# Texas Longhorns



## Pimped Out (May 4, 2005)

i know the lady longhorns are young, but they have a really bad half court offense. some good post scoring, but the perimeter play is awful. they started getting out on the break and they were finally able to pull away from louisana lafayette. when they cant get out in the open court, they look worse than ULL and they wouold have been out of it if it werent for the free throw line.


----------



## CbobbyB (Feb 16, 2006)

yeah i saw a little bit of that game...they don't look to good. They'll struggle against the top teams if they don't get their stuff 2gether...


----------



## 4ever_bball_fan (Aug 5, 2004)

One of the things that disturbed me last night was seeing Erika have to play the point. She is a bona fide shooter, and when she has to cocentrate on distributing the ball, she can't get in position to touch and shoot. She is amazing when she can get her shoulders straight to the basket and let it fly...but that isn't possible because she can't feed herself the ball...LOL.

But, on the bright side...what can you say about Tiffany Jackson??? :rbanana: I am going to double check some numbers, but they were saying that the three ball she shot and made is her first at Texas.

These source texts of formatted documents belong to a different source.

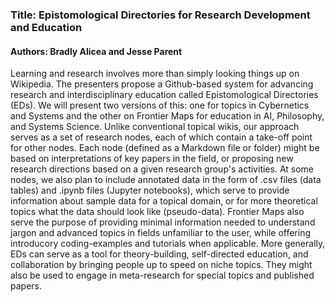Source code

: ### Title: Epistomological Directories for Research Development and Education

#### Authors: Bradly Alicea and Jesse Parent

Learning and research involves more than simply looking things up on Wikipedia. The presenters propose a Github-based system for advancing research and interdisciplinary education called Epistomological Directories (EDs). We will present two versions of this: one for topics in Cybernetics and Systems and the other on Frontier Maps for education in AI, Philosophy, and Systems Science. Unlike conventional topical wikis, our approach serves as a set of research nodes, each of which contain a take-off point for other nodes. Each node (defined as a Markdown file or folder) might be based on interpretations of key papers in the field, or proposing new research directions based on a given research group's activities. At some nodes, we also plan to include annotated data in the form of .csv files (data tables) and .ipynb files (Jupyter notebooks), which serve to provide information about sample data for a topical domain, or for more theoretical topics what the data should look like (pseudo-data). Frontier Maps also serve the purpose of providing minimal information needed to understand jargon and advanced topics in fields unfamiliar to the user, while offering introducory coding-examples and tutorials when applicable. More generally, EDs can serve as a tool for theory-building, self-directed education, and collaboration by bringing people up to speed on niche topics. They might also be used to engage in meta-research for special topics and published papers.
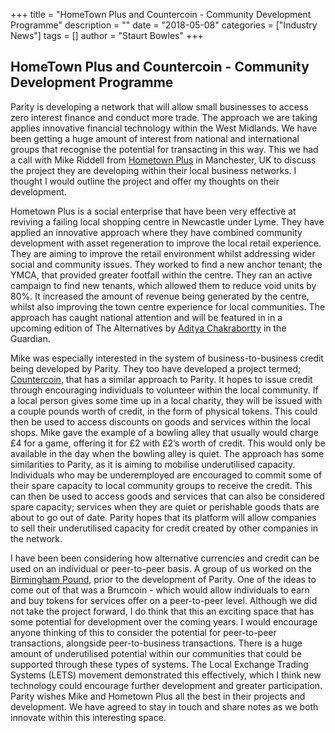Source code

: +++
title = "HomeTown Plus and Countercoin - Community Development Programme"
description = ""
date = "2018-05-08"
categories = ["Industry News"]
tags = []
author = "Staurt Bowles"
+++


## HomeTown Plus and Countercoin - Community Development Programme


Parity is developing a network that will allow small businesses to access zero interest finance and conduct more trade. The approach we are taking applies innovative financial technology within the West Midlands. We have been getting a huge amount of interest from national and international groups that recognise the potential for transacting in this way. This we had a call with Mike Riddell from [Hometown Plus](http://www.hometownplus.co.uk/) in Manchester, UK to discuss the project they are developing within their local business networks. I thought I would outline the project and offer my thoughts on their development.

Hometown Plus is a social enterprise that have been very effective at reviving a failing local shopping centre in Newcastle under Lyme. They have applied an innovative approach where they have combined community development with asset regeneration to improve the local retail experience. They are aiming to improve the retail environment whilst addressing wider social and community issues. They worked to find a new anchor tenant; the YMCA, that provided greater footfall within the centre. They ran an active campaign to find new tenants, which allowed them to reduce void units by 80%. It increased the amount of revenue being generated by the centre, whilst also improving the town centre experience for local communities. The approach has caught national attention and will be featured in in a upcoming edition of The Alternatives by [Aditya Chakrabortty](https://www.theguardian.com/profile/adityachakrabortty) in the Guardian.

Mike was especially interested in the system of business-to-business credit being developed by Parity. They too have developed a project termed; [Countercoin](http://countercoin.network/), that has a similar approach to Parity. It hopes to issue credit through encouraging individuals to volunteer within the local community. If a local person gives some time up in a local charity, they will be issued with a couple pounds worth of credit, in the form of physical tokens. This could then be used to access discounts on goods and services within the local shops. Mike gave the example of a bowling alley that usually would charge £4 for a game, offering it for £2 with £2’s worth of credit. This would only be available in the day when the bowling alley is quiet. The approach has some similarities to Parity, as it is aiming to mobilise underutilised capacity. Individuals who may be underemployed are encouraged to commit some of their spare capacity to local community groups to receive the credit. This can then be used to access goods and services that can also be considered spare capacity; services when they are quiet or perishable goods thats are about to go out of date. Parity hopes that its platform will allow companies to sell their underutilised capacity for credit created by other companies in the network.

I have been been considering how alternative currencies and credit can be used on an individual or peer-to-peer basis. A group of us worked on the [Birmingham Pound](https://brumpound.wordpress.com/2018/03/05/the-birmingham-pound-our-final-lessons-and-a-new-local-economy-scheme-for-the-region/), prior to the development of Parity. One of the ideas to come out of that was a Brumcoin - which would allow individuals to earn and buy tokens for services offer on a peer-to-peer level. Although we did not take the project forward, I do think that this an exciting space that has some potential for development over the coming years. I would encourage anyone thinking of this to consider the potential for peer-to-peer transactions, alongside peer-to-business transactions. There is a huge amount of underutilised potential within our communities that could be supported through these types of systems. The Local Exchange Trading Systems (LETS) movement demonstrated this effectively, which I think new technology could encourage further development and greater participation. Parity wishes Mike and Hometown Plus all the best in their projects and development. We have agreed to stay in touch and share notes as we both innovate within this interesting space.

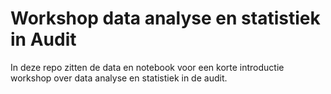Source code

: # Workshop data analyse en statistiek in Audit
In deze repo zitten de data en notebook voor een korte introductie workshop over data analyse en statistiek in de audit.
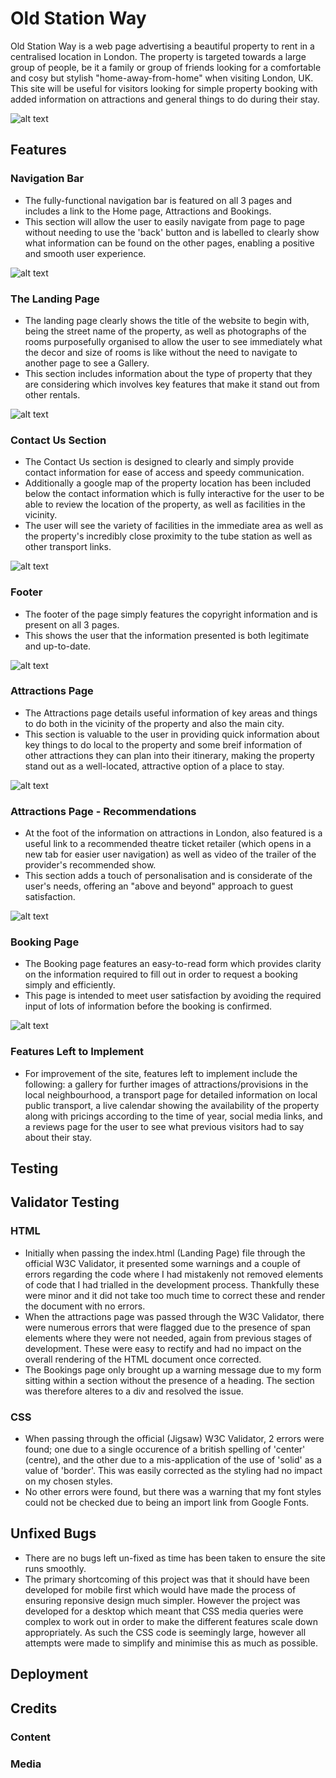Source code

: # Old Station Way

Old Station Way is a web page advertising a beautiful property to rent in a centralised location in London. The property is targeted towards a large group of people, be it a family or group of friends looking for a comfortable and cosy but stylish "home-away-from-home" when visiting London, UK. This site will be useful for visitors looking for simple property booking with added information on attractions and general things to do during their stay. 

![alt text](image.png)

## Features

### Navigation Bar

* The fully-functional navigation bar is featured on all 3 pages and includes a link to the Home page, Attractions and Bookings. 
* This section will allow the user to easily navigate from page to page without needing to use the 'back' button and is labelled to clearly show what information can be found on the other pages, enabling a positive and smooth user experience. 

![alt text](image-1.png)

### The Landing Page

* The landing page clearly shows the title of the website to begin with, being the street name of the property, as well as photographs of the rooms purposefully organised to allow the user to see immediately what the decor and size of rooms is like without the need to navigate to another page to see a Gallery. 
* This section includes information about the type of property that they are considering which involves key features that make it stand out from other rentals.

![alt text](image-2.png)

### Contact Us Section

* The Contact Us section is designed to clearly and simply provide contact information for ease of access and speedy communication. 
* Additionally a google map of the property location has been included below the contact information which is fully interactive for the user to be able to review the location of the property, as well as facilities in the vicinity. 
* The user will see the variety of facilities in the immediate area as well as the property's incredibly close proximity to the tube station as well as other transport links. 

![alt text](image-3.png)

### Footer

* The footer of the page simply features the copyright information and is present on all 3 pages.
* This shows the user that the information presented is both legitimate and up-to-date. 

![alt text](image-5.png)

### Attractions Page

* The Attractions page details useful information of key areas and things to do both in the vicinity of the property and also the main city. 
* This section is valuable to the user in providing quick information about key things to do local to the property and some breif information of other attractions they can plan into their itinerary, making the property stand out as a well-located, attractive option of a place to stay. 

![alt text](image-6.png)


### Attractions Page - Recommendations

* At the foot of the information on attractions in London, also featured is a useful link to a recommended theatre ticket retailer (which opens in a new tab for easier user navigation) as well as video of the trailer of the provider's recommended show. 
* This section adds a touch of personalisation and is considerate of the user's needs, offering an "above and beyond" approach to guest satisfaction.

![alt text](image-7.png)

### Booking Page

* The Booking page features an easy-to-read form which provides clarity on the information required to fill out in order to request a booking simply and efficiently. 
* This page is intended to meet user satisfaction by avoiding the required input of lots of information before the booking is confirmed. 

![alt text](image-8.png)

### Features Left to Implement

* For improvement of the site, features left to implement include the following: a gallery for further images of attractions/provisions in the local neighbourhood, a transport page for detailed information on local public transport, a live calendar showing the availability of the property along with pricings according to the time of year, social media links, and a reviews page for the user to see what previous visitors had to say about their stay. 

## Testing

## Validator Testing

### HTML

* Initially when passing the index.html (Landing Page) file through the official W3C Validator, it presented some warnings and a couple of errors regarding the code where I had mistakenly not removed elements of code that I had trialled in the development process. Thankfully these were minor and it did not take too much time to correct these and render the document with no errors. 
* When the attractions page was passed through the W3C Validator, there were numerous errors that were flagged due to the presence of span elements where they were not needed, again from previous stages of development. These were easy to rectify and had no impact on the overall rendering of the HTML document once corrected.
* The Bookings page only brought up a warning message due to my form sitting within a section without the presence of a heading. The section was therefore alteres to a div and resolved the issue. 

### CSS

* When passing through the official (Jigsaw) W3C Validator, 2 errors were found; one due to a single occurence of a british spelling of 'center' (centre), and the other due to a mis-application of the use of 'solid' as a value of 'border'. This was easily corrected as the styling had no impact on my chosen styles. 
* No other errors were found, but there was a warning that my font styles could not be checked due to being an import link from Google Fonts. 

## Unfixed Bugs

* There are no bugs left un-fixed as time has been taken to ensure the site runs smoothly.
* The primary shortcoming of this project was that it should have been developed for mobile first which would have made the process of ensuring reponsive design much simpler. However the project was developed for a desktop which meant that CSS media queries were complex to work out in order to make the different features scale down appropriately. As such the CSS code is seemingly large, however all attempts were made to simplify and minimise this as much as possible. 

## Deployment

## Credits

### Content

### Media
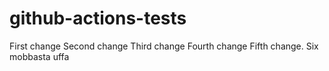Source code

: # github-actions-tests

First change
Second change
Third change
Fourth change
Fifth change.
Six
mobbasta
uffa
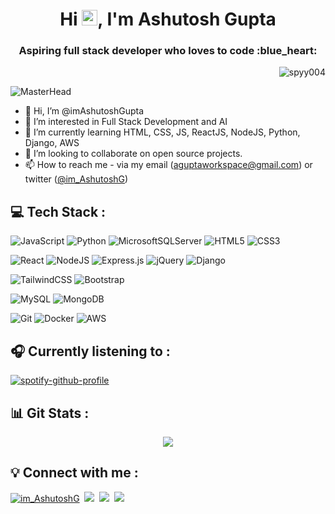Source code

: <h1 align="center">Hi <img src="https://media.giphy.com/media/hvRJCLFzcasrR4ia7z/giphy.gif" width="25px">, I'm Ashutosh Gupta</h1>
<h3 align="center">Aspiring full stack developer who loves to code :blue_heart:</h3> <p align="right"> <img src="https://komarev.com/ghpvc/?username=imAshutoshGupta&label=Profile%20views&color=0e75b6&style=flat" alt="spyy004" /> </p>

![MasterHead](https://mir-s3-cdn-cf.behance.net/project_modules/max_1200/79731568097599.5b50bca477735.jpg)


- 👋 Hi, I’m @imAshutoshGupta
- 👀 I’m interested in Full Stack Development and AI
- 🌱 I’m currently learning HTML, CSS, JS, ReactJS, NodeJS, Python, Django, AWS
- 💞️ I’m looking to collaborate on open source projects.
- 📫 How to reach me - via my email (aguptaworkspace@gmail.com) or twitter ([@im_AshutoshG](https://twitter.com/im_AshutoshG))


## 💻 Tech Stack : 
<!-- <img src="https://media2.giphy.com/media/QssGEmpkyEOhBCb7e1/giphy.gif?cid=ecf05e47a0n3gi1bfqntqmob8g9aid1oyj2wr3ds3mg700bl&rid=giphy.gif" width="22px"><br> -->

![JavaScript](https://img.shields.io/badge/javascript-%23323330.svg?style=for-the-badge&logo=javascript&logoColor=%23F7DF1E)
![Python](https://img.shields.io/badge/python-3670A0?style=for-the-badge&logo=python&logoColor=ffdd54)
![MicrosoftSQLServer](https://img.shields.io/badge/Microsoft%20SQL%20Server-CC2927?style=for-the-badge&logo=microsoft%20sql%20server&logoColor=white)
![HTML5](https://img.shields.io/badge/html5-%23E34F26.svg?style=for-the-badge&logo=html5&logoColor=white)
![CSS3](https://img.shields.io/badge/css3-%231572B6.svg?style=for-the-badge&logo=css3&logoColor=white)

![React](https://img.shields.io/badge/react-%2320232a.svg?style=for-the-badge&logo=react&logoColor=%2361DAFB)
![NodeJS](https://img.shields.io/badge/node.js-6DA55F?style=for-the-badge&logo=node.js&logoColor=white)
![Express.js](https://img.shields.io/badge/express.js-%23404d59.svg?style=for-the-badge&logo=express&logoColor=%2361DAFB)
![jQuery](https://img.shields.io/badge/jquery-%230769AD.svg?style=for-the-badge&logo=jquery&logoColor=white)
![Django](https://img.shields.io/badge/django-%23092E20.svg?style=for-the-badge&logo=django&logoColor=white)

![TailwindCSS](https://img.shields.io/badge/tailwindcss-%2338B2AC.svg?style=for-the-badge&logo=tailwind-css&logoColor=white)
![Bootstrap](https://img.shields.io/badge/bootstrap-%238511FA.svg?style=for-the-badge&logo=bootstrap&logoColor=white)

![MySQL](https://img.shields.io/badge/mysql-%2300f.svg?style=for-the-badge&logo=mysql&logoColor=white)
![MongoDB](https://img.shields.io/badge/MongoDB-%234ea94b.svg?style=for-the-badge&logo=mongodb&logoColor=white)

![Git](https://img.shields.io/badge/git-%23F05033.svg?style=for-the-badge&logo=git&logoColor=white)
![Docker](https://img.shields.io/badge/docker-%230db7ed.svg?style=for-the-badge&logo=docker&logoColor=white)
![AWS](https://img.shields.io/badge/AWS-%23FF9900.svg?style=for-the-badge&logo=amazon-aws&logoColor=white)
<!-- ![GitHub](https://img.shields.io/badge/github-%23121011.svg?style=for-the-badge&logo=github&logoColor=white) -->


## 🎧 Currently listening to :

[![spotify-github-profile](https://spotify-github-profile.kittinanx.com/api/view?uid=luzxyw9wz3d2felvulp35eqqo&cover_image=true&theme=novatorem&show_offline=false&background_color=121212&interchange=false&bar_color_cover=false&bar_color=53b14f)](https://spotify-github-profile.vercel.app/api/view?uid=luzxyw9wz3d2felvulp35eqqo&redirect=true)


## 📊 Git Stats :

<p align="center">
    <a href="https://streak-stats.demolab.com?user=imashutoshgupta&theme=github-dark-blue&border_radius=5&card_width=450">
        <img src="https://streak-stats.demolab.com?user=imashutoshgupta&theme=github-dark-blue&border_radius=5&card_width=450"/>
    </a>
</p>

## 💡 Connect with me :
<p align="left"> 
<a href="https://twitter.com/im_AshutoshG" target="blank"><img src="https://img.shields.io/twitter/follow/im_AshutoshG?logo=twitter&style=for-the-badge" alt="im_AshutoshG" /></a>&nbsp
<a href="https://www.linkedin.com/in/ashutoshgupta08"><img src="https://img.shields.io/badge/-Ashutosh%20Gupta-0077B5?style=for-the-badge&logo=Linkedin&logoColor=white"/></a>&nbsp
<!-- <a href="http:/harikanani.github.io/PortfolioV2" target="_blank"><img src="https://img.shields.io/website?label=harikanani.github.io&style=for-the-badge&up_color=9FEF00&url=https%3A%2F%2Fharikanani.github.io" alt="harikanani.github.io" /></a>&nbsp -->
<a href="mailto:aguptaworkspace@gmail.com"><img src="https://img.shields.io/badge/-Gmail-c14438?style=for-the-badge&logo=Gmail&logoColor=white&link=mailto:aguptaworkspace@gmail.com"/></a>&nbsp
<a href="https://leetcode.com/Ashutosh-Gupta/"><img src="https://img.shields.io/badge/LeetCode-000000?style=for-the-badge&logo=LeetCode&logoColor=#d16c06"/></a>
    
</p>













<!---
imAshutoshGupta/imAshutoshGupta is a ✨ special ✨ repository because its `README.md` (this file) appears on your GitHub profile.
You can click the Preview link to take a look at your changes.
--->
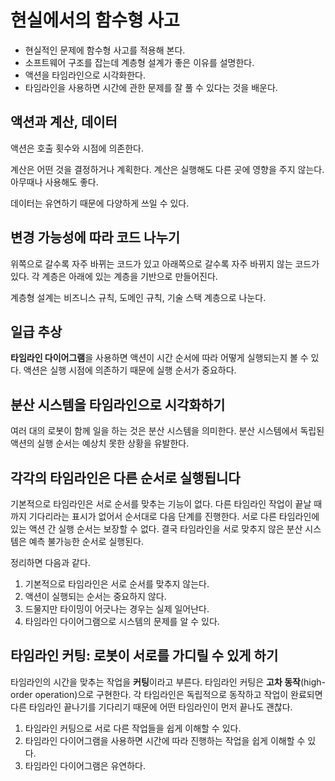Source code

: # 현실에서의 함수형 사고

- 현실적인 문제에 함수형 사고를 적용해 본다.
- 소프트웨어 구조를 잡는데 계층형 설계가 좋은 이유를 설명한다.
- 액션을 타임라인으로 시각화한다.
- 타임라인을 사용하면 시간에 관한 문제를 잘 풀 수 있다는 것을 배운다.

## 액션과 계산, 데이터

액션은 호출 횟수와 시점에 의존한다.

계산은 어떤 것을 결정하거나 계획한다.
계산은 실행해도 다른 곳에 영향을 주지 않는다.
아무때나 사용해도 좋다.

데이터는 유연하기 때문에 다양하게 쓰일 수 있다.

## 변경 가능성에 따라 코드 나누기

위쪽으로 갈수록 자주 바뀌는 코드가 있고 아래쪽으로 갈수록 자주 바뀌지 않는 코드가 있다.
각 계층은 아래에 있는 계층을 기반으로 만들어진다.

계층형 설계는 비즈니스 규칙, 도메인 규칙, 기술 스택 계층으로 나눈다.

## 일급 추상

**타임라인 다이어그램**을 사용하면 액션이 시간 순서에 따라 어떻게 실행되는지 볼 수 있다.
액션은 실행 시점에 의존하기 때문에 실행 순서가 중요하다.

## 분산 시스템을 타임라인으로 시각화하기

여러 대의 로봇이 함께 일을 하는 것은 분산 시스템을 의미한다.
분산 시스템에서 독립된 액션의 실행 순서는 예상치 못한 상황을 유발한다.

## 각각의 타임라인은 다른 순서로 실행됩니다

기본적으로 타임라인은 서로 순서를 맞추는 기능이 없다.
다른 타임라인 작업이 끝날 때까지 기다리라는 표시가 없어서 순서대로 다음 단계를 진행한다.
서로 다른 타임라인에 있는 액션 간 실행 순서는 보장할 수 없다.
결국 타임라인을 서로 맞추지 않은 분산 시스템은 예측 불가능한 순서로 실행된다.

정리하면 다음과 같다.

1. 기본적으로 타임라인은 서로 순서를 맞추지 않는다.
2. 액션이 실행되는 순서는 중요하지 않다.
3. 드물지만 타이밍이 어긋나는 경우는 실제 일어난다.
4. 타임라인 다이어그램으로 시스템의 문제를 알 수 있다.

## 타임라인 커팅: 로봇이 서로를 가디릴 수 있게 하기

타임라인의 시간을 맞추는 작업을 **커팅**이라고 부른다.
타임라인 커팅은 **고차 동작**(high-order operation)으로 구현한다.
각 타임라인은 독립적으로 동작하고 작업이 완료되면 다른 타임라인 끝나기를 기다리기 때문에 어떤 타임라인이 먼저 끝나도 괜찮다.

1. 타임라인 커팅으로 서로 다른 작업들을 쉽게 이해할 수 있다.
2. 타임라인 다이어그램을 사용하면 시간에 따라 진행하는 작업을 쉽게 이해할 수 있다.
3. 타임라인 다이어그램은 유연하다.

That surprises me, because she played the power forward her first year, and I thought I remembered her shooting a lot from the outside...but, maybe not. And then Miss Jackson ran the floor as the point guard!!! Six foot four, showin' it all!!!

And my girl...Number 44, Katrina Robinson!!! I lubs hur!!! I was glad to see how well she and Tiffany played together. It was good to see Williams and Baily back out there, too.

Yes, the offense looked like the dickens, but with some more time this young team will be one to be reckoned with.


----------